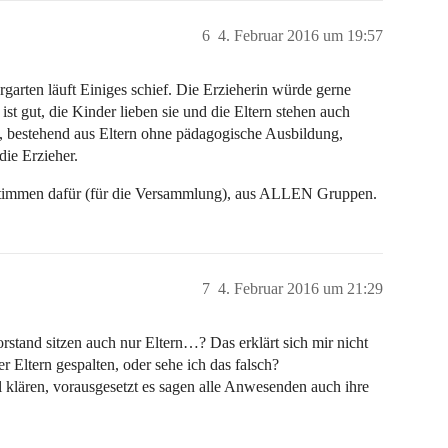
6
4. Februar 2016 um 19:57
ergarten läuft Einiges schief. Die Erzieherin würde gerne
t gut, die Kinder lieben sie und die Eltern stehen auch
nd, bestehend aus Eltern ohne pädagogische Ausbildung,
die Erzieher.
Stimmen dafür (für die Versammlung), aus ALLEN Gruppen.
7
4. Februar 2016 um 21:29
orstand sitzen auch nur Eltern…? Das erklärt sich mir nicht
der Eltern gespalten, oder sehe ich das falsch?
klären, vorausgesetzt es sagen alle Anwesenden auch ihre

________________________________________

◆ Work task
All records above should be duplicated exactly, with the pictures omitted.

◆ Answer section
6
4. Februar 2016 um 19:57
ergarten läuft Einiges schief. Die Erzieherin würde gerne
t gut, die Kinder lieben sie und die Eltern stehen auch
nd, bestehend aus Eltern ohne pädagogische Ausbildung,
die Erzieher.
Stimmen dafür (für die Versammlung), aus ALLEN Gruppen.
7
4. Februar 2016 um 21:29
orstand sitzen auch nur Eltern…? Das erklärt sich mir nicht
der Eltern gespalten, oder sehe ich das falsch?
klären, vorausgesetzt es sagen alle Anwesenden auch ihre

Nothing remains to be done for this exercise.